The most tangible sign of progress, Mr Keating suggested, would be "when we reach the point where Aboriginal art and culture become so integral and so central to Australian art and culture that each becomes indistinguishable from the other".
"Is it any wonder then that this culture, the longest with a collective memory of any in continuous existence, with its originality and creativity, is now pointing the way for our own culture - an essentially European one, but one under consistent renovation by Indigenous inspiration," he said.
"Aboriginal art and culture draws from the land, for Aboriginality and the land are essential to each other and are inseparable.
"In terms of art, at its best, Aboriginal art still carries sacred messages through its symbols and materials, yet manages to hold its secrets while speaking to a broader audience. More than that, it has been effective in translating an entire culture and the understanding of an entire continent."
Rather than re-enter the debate on constitutional recognition and his support for a compact, or treaty, Mr Keating explored a bigger proposition - that Australia's potential will not be realised until the question of identity is settled.

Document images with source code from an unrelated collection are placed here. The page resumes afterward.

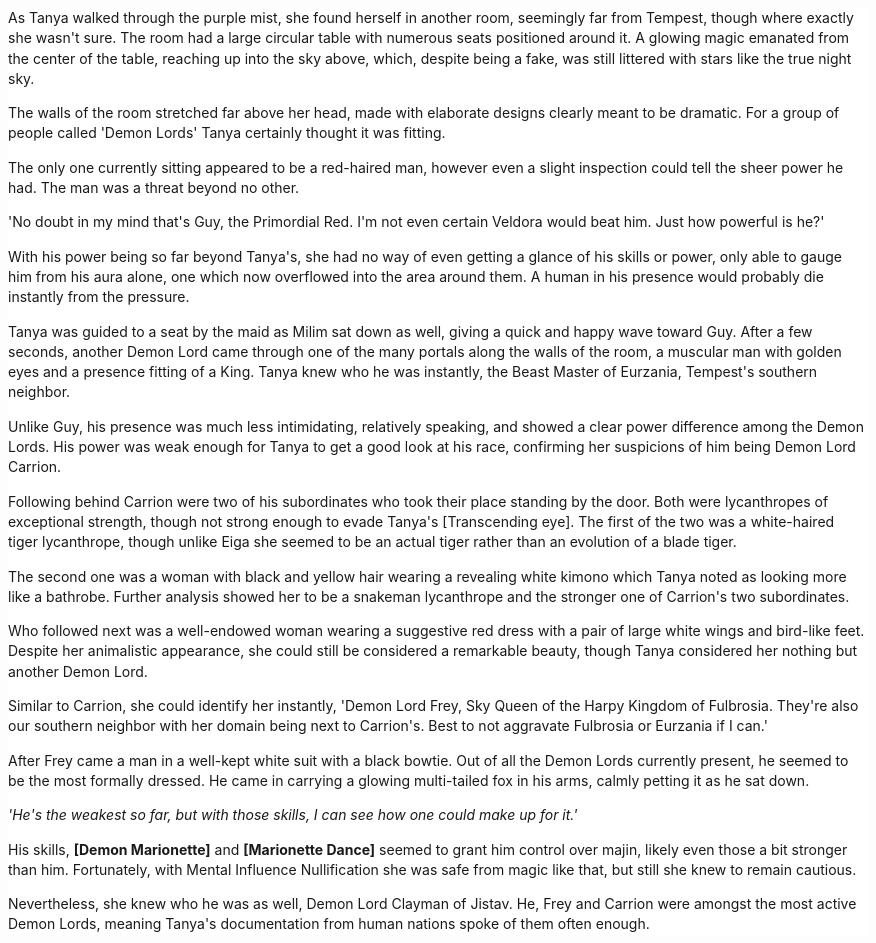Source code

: As Tanya walked through the purple mist, she found herself in another room, seemingly far from Tempest, though where exactly she wasn't sure. The room had a large circular table with numerous seats positioned around it. A glowing magic emanated from the center of the table, reaching up into the sky above, which, despite being a fake, was still littered with stars like the true night sky.

The walls of the room stretched far above her head, made with elaborate designs clearly meant to be dramatic. For a group of people called 'Demon Lords' Tanya certainly thought it was fitting.

The only one currently sitting appeared to be a red-haired man, however even a slight inspection could tell the sheer power he had. The man was a threat beyond no other.

'No doubt in my mind that's Guy, the Primordial Red. I'm not even certain Veldora would beat him. Just how powerful is he?'

With his power being so far beyond Tanya's, she had no way of even getting a glance of his skills or power, only able to gauge him from his aura alone, one which now overflowed into the area around them. A human in his presence would probably die instantly from the pressure.

Tanya was guided to a seat by the maid as Milim sat down as well, giving a quick and happy wave toward Guy. After a few seconds, another Demon Lord came through one of the many portals along the walls of the room, a muscular man with golden eyes and a presence fitting of a King. Tanya knew who he was instantly, the Beast Master of Eurzania, Tempest's southern neighbor.

Unlike Guy, his presence was much less intimidating, relatively speaking, and showed a clear power difference among the Demon Lords. His power was weak enough for Tanya to get a good look at his race, confirming her suspicions of him being Demon Lord Carrion.

Following behind Carrion were two of his subordinates who took their place standing by the door. Both were lycanthropes of exceptional strength, though not strong enough to evade Tanya's [Transcending eye]. The first of the two was a white-haired tiger lycanthrope, though unlike Eiga she seemed to be an actual tiger rather than an evolution of a blade tiger.

The second one was a woman with black and yellow hair wearing a revealing white kimono which Tanya noted as looking more like a bathrobe. Further analysis showed her to be a snakeman lycanthrope and the stronger one of Carrion's two subordinates.

Who followed next was a well-endowed woman wearing a suggestive red dress with a pair of large white wings and bird-like feet. Despite her animalistic appearance, she could still be considered a remarkable beauty, though Tanya considered her nothing but another Demon Lord.

Similar to Carrion, she could identify her instantly, 'Demon Lord Frey, Sky Queen of the Harpy Kingdom of Fulbrosia. They're also our southern neighbor with her domain being next to Carrion's. Best to not aggravate Fulbrosia or Eurzania if I can.'

After Frey came a man in a well-kept white suit with a black bowtie. Out of all the Demon Lords currently present, he seemed to be the most formally dressed. He came in carrying a glowing multi-tailed fox in his arms, calmly petting it as he sat down.

*'He's the weakest so far, but with those skills, I can see how one could make up for it.'*

His skills, **[Demon Marionette]** and **[Marionette Dance]** seemed to grant him control over majin, likely even those a bit stronger than him. Fortunately, with Mental Influence Nullification she was safe from magic like that, but still she knew to remain cautious.

Nevertheless, she knew who he was as well, Demon Lord Clayman of Jistav. He, Frey and Carrion were amongst the most active Demon Lords, meaning Tanya's documentation from human nations spoke of them often enough.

"Whatever our identity today is or has become, it is an identity that cannot be separated from Aboriginal Australia," he said. "For their 50,000 years here has slaked the land with their resonances, their presence and their spirit."
Mr Keating noted that Australia is positioned in the fastest growing, most dynamic part of the world, surrounded by Indigenous cultures.
"Our 200-year occupancy of this vast continent, in terms of long history, sits at odds with the settled old societies near us and around us, but this is not the case with our Indigenes," he said.
"They were never at odds with what surrounded them, nor indeed with their own land."